A merger is a business agreement between two or more companies to combine into one entity. This results in one of the companies taking over the other companies involved, which increases its capabilities while retaining its original name. The surviving company will assume all of the assets while the other companies discontinue their operations.
Smaller companies often opt to merge with larger ones to increase their market traction and value. Mergers may also help large companies eliminate competition and grow their brand, thereby increasing their sales and revenues.
Different Merger Types
Depending on the needs of both parties, mergers come in different types:
- Vertical: This may happen between two or more companies producing different goods that comprise the same finished product.
- Horizontal: This may occur between two companies that belong in the same industry.
- Conglomerate: This may take place between two companies belonging to unrelated industries.
- Product Extension: This may happen between two companies with the same products and operations.
- Market Extension: This may occur between two companies with the same products but different markets.
What Are Consolidations?
Business consolidation is the combination of two or more companies to become a new single entity. It’s considered to be transformative since it creates a new corporate structure and adopts the best practices from the companies involved.
Consolidation usually happens between equal-sized companies with similar products, in the hopes of streamlining business processes and management. One notable advantage of consolidating two or more businesses is reducing its operational and overhead expenses.
Merger Vs Consolidation
Entrepreneurs often want to run their own business, free from any external influence or control. However, there are instances wherein businesses need to combine with larger companies or ones offering similar products.
Business mergers involve two or more companies combining through a takeover and the emergence of one surviving company. On the other hand, business consolidation happens when two or more companies combine to create a new single company. Although different in some aspects, both business processes have plenty of benefits.
Mergers are great for companies to increase their product’s market value and eliminate competition. Similarly, consolidations are advantageous for companies to streamline business processes and reduce operational expenses.
Company Size Matters
Small companies may turn to consolidation to improve their financial standing and buying power. This usually improves their production, especially when they have limited resources to fulfil client demands. On the other hand, merging with a dominant company may create better business deals and attract more buyers.
Larger businesses usually acquire smaller brands to create diversity for their existing line-up. Instead of competing with start-up brands, established companies may offer mergers to acquire their product line, which limits their competition in the market. It may also help them infiltrate new markets and get new clients.
Not Just Assets
Going into a merger or consolidation is often a gamble. Aside from acquiring assets, the surviving company or newly formed entity may also get all the liabilities.

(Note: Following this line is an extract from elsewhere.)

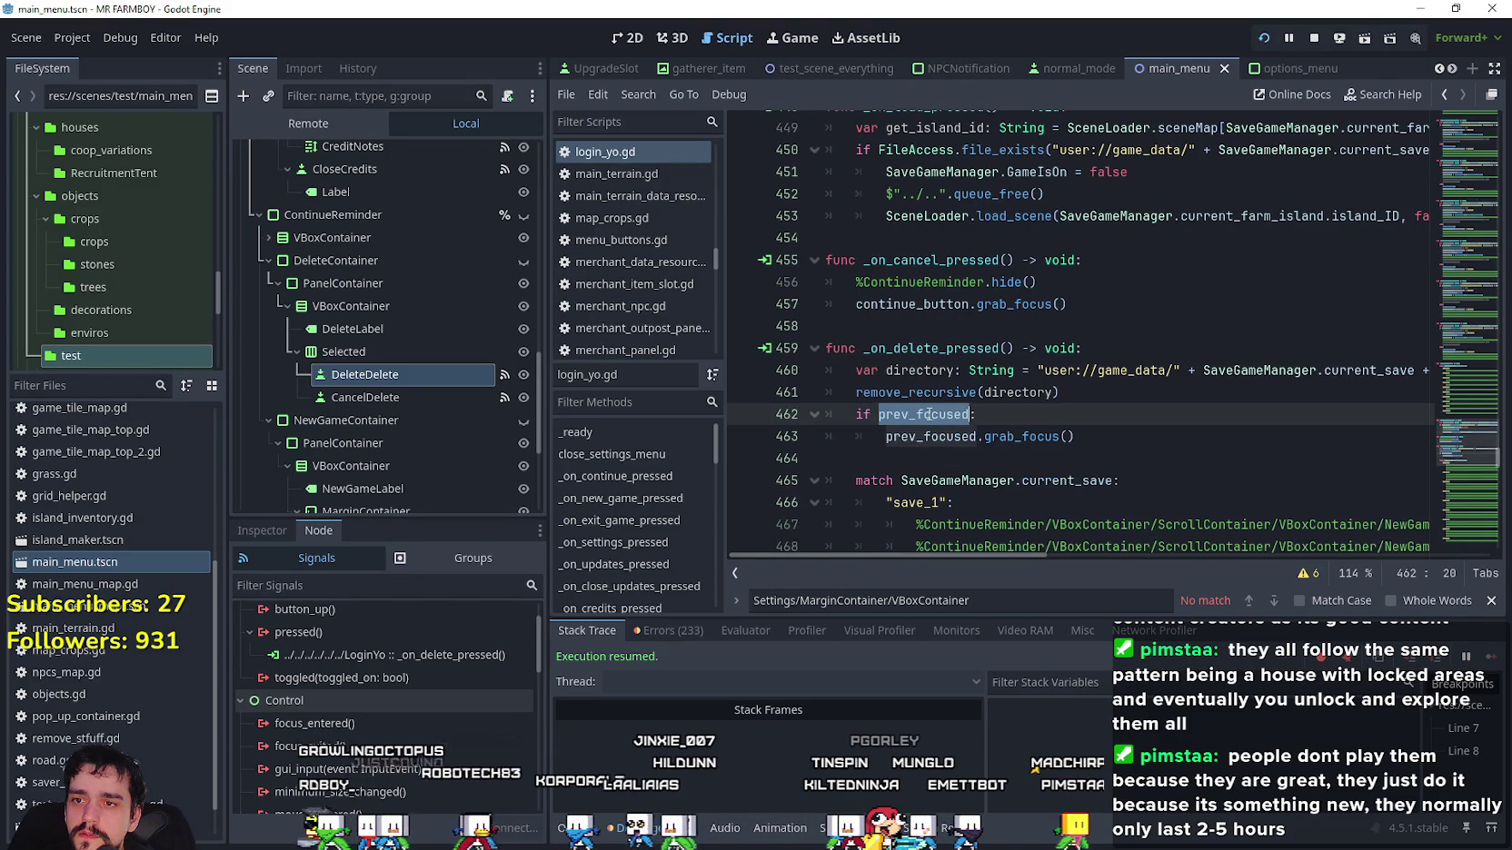
{"action": "left_click_drag", "start_coordinate": [1102, 447], "coordinate": [980, 414]}
{"action": "left_click", "coordinate": [1090, 417]}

As a result, these companies may have a shaky start or become overwhelmed and eventually break apart. That’s why before making any decision, it’s best to weigh all available options. Aside from that, always check the company’s assets in terms of receivables and inventory and perform due diligence to determine their full liabilities.
The amount of the company’s liabilities can make or break a business deal. Merging with a company with great debt can compromise the acquiring companies. This is what makes due diligence a precautionary measure that needs to be done before entering any business deal. To better understand how it works, here are its three areas:
- Financial: Ideally done by accountants to assess the company’s earnings, operating expenses, and sales history. This report will focus on creating an understanding of the company’s current financial health and its trends.
- Commercial: This is undertaken to gauge the company as a whole. It will tackle the external and internal environment of the company, as well as its commercial appeal. It will also deal with the company’s operational capabilities and its risks.
- Legal: Usually done after commercial due diligence, this aims to uncover any tax issues or ongoing cases. It covers the company’s long-standing contracts and distribution agreements, as well as intellectual properties and patents.
Overall, both mergers and consolidations have different business natures and processes, which may have their advantage and disadvantages. With this, it’s best to keep in mind that going into either a merger or consolidation may pose different risks. Aside from taking hold of the business’s assets, it’s best to take into account its liabilities and potential risks. That’s why it’s important to conduct due diligence to fully understand the target company’s legal, commercial, and financial matters.